Do This Not That: The Complete Guide for Texting at Work
Texting at work is no longer banned. In fact, in many businesses it the preferred method of communication. So what is and isn't appropriate for work texts?
It had to happen! It was only a matter of time. Bosses no longer look the other way as texting employees shove their phones into desk drawers. Nor do the texters hide what they’re doing. Yes, they’re texting on company time. But chances are, they’re texting company business.
The changing tide of communication
Once the realm of remote workers and support techs, texts have become the preferred communication in office or out. And if you take a look at the numbers, you’ll understand why.
Text messages vs phone calls
Text messages vs emails
The average open rate for email hovers between 15 and 22. And then there’s the matter of those that end up in spam folders. Contrast that with texts, which not only get to their intended destination but are read within 90 seconds.
Text messaging and courtesy
When using text messages, be courteous and respectful. Remember you’re representing your company and your brand. Like any tool, there is a right way and a wrong way to use texts.

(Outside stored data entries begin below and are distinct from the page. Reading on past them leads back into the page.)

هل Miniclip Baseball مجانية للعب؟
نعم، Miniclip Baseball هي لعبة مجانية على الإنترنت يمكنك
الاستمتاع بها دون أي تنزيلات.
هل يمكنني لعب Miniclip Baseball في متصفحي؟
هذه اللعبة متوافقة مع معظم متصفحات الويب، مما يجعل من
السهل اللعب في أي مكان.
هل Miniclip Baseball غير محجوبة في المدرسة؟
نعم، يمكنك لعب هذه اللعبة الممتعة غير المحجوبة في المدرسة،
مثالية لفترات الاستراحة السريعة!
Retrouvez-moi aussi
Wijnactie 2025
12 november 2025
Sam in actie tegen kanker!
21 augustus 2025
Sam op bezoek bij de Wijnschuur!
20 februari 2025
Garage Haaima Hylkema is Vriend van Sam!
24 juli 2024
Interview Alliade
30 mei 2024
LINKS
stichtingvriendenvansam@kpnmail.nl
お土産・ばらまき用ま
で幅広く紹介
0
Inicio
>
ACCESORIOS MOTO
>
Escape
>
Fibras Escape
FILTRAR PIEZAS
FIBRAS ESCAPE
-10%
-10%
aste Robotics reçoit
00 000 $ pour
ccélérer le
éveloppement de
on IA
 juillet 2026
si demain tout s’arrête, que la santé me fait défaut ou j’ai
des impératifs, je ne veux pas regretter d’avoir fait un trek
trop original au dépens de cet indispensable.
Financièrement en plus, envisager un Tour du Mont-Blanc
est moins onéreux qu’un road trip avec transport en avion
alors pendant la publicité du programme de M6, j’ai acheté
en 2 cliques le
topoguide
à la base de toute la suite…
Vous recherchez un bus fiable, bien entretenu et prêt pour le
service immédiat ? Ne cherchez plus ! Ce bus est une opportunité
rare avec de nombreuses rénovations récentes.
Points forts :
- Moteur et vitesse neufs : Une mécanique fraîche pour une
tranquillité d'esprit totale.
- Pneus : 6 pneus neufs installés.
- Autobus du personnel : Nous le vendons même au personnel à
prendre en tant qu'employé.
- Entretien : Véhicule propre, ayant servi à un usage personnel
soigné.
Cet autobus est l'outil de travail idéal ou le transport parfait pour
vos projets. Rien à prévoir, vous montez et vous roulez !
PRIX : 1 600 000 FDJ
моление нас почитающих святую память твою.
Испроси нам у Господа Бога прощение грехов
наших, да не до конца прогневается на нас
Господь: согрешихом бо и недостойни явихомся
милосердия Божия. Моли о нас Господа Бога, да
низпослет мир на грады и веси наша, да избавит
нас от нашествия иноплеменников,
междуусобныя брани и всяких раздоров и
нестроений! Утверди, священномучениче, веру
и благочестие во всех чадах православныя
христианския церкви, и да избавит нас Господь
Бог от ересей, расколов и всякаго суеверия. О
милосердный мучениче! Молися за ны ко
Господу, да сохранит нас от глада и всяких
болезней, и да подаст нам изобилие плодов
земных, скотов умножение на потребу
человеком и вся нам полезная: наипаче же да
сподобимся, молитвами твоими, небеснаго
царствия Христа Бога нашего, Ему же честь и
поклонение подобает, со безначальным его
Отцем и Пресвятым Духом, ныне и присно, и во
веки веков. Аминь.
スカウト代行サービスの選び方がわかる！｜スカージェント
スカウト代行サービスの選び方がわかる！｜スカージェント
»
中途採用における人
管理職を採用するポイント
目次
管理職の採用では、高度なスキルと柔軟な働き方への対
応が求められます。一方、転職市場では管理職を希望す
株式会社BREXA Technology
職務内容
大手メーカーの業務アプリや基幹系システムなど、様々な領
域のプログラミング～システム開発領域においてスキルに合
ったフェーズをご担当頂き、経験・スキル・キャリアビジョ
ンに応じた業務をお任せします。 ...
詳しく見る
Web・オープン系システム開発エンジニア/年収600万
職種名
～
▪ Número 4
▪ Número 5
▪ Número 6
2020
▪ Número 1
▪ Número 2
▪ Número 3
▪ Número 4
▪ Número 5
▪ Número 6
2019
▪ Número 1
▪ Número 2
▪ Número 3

If you’re a sales rep, texting is an excellent way to follow up with a new lead. Whether it’s a simple thank following a call, or a special offer the next week, texts show you’re serious about working with them one-to-one. However, you should always give customers the opportunity to opt out of receiving any more texts.
Texts can be used to sample customer satisfaction with your service, but don’t overstay your welcome. Respect the fact that like you, customers regard their time as precious. A survey can be as simple as “how would you rate your last experience with us?” Again, give them the chance to opt out of further texts. Or, should they prefer, include a link to a more extensive survey. This gives customers that all important opt-in/opt-out choice. At the same time, it lets them know you’re concerned about their customer experience.
Steady customers who suddenly stop responded to your email marketing campaigns may be uninterested. Or for some reason may be missing your emails. Use a short simple text to find out which. Let them know you miss them while giving them the chance to unsubscribe from future email campaigns. Even if they currently have no need for your product, your text reminds them you’re available for future reference.
Statistics show that 51% of employees text external business contacts and a larger 73% use texts to communicate with co-workers. Show colleagues the same consideration you show customers. Just because we see each other every day doesn’t mean we should loosen the reins of propriety in a text.
When texting your team:
- Consider the time. Unless you have a personal relationship with a colleague, try not to text him after 5 PM. If you feel like there is something he really should know, e-mail it.
- Keep in mind that texts can lose their meaning when viewed out of context. They can be misunderstood, especially if seen by a significant other. Stick to professional language in your texts.
- Differences in age, race, and gender also come into play when considering your language. Texts are written words, so should they strike the wrong chord, insulted co-workers can pass them on to HR.
When texting your boss:
- Although colloquial language may be fine with a younger boss, it pays to stick with more formal language. Steer clear of abbreviations and emojis.
- Keep your message short and direct unless it involves urgent matters that need resolution. At this point, he may suggest you call him instead.
- Never convey bad news like losing a contract or account. And above all, never resign via text!
Whether texting customers, colleagues, or managers, don’t use texts as a way to keep in touch. Frequent text messages can be as annoying as the emails they don’t read and the phone calls they don’t return. Text only for a specific purpose, and stick to the point. Don’t give texting a bad name!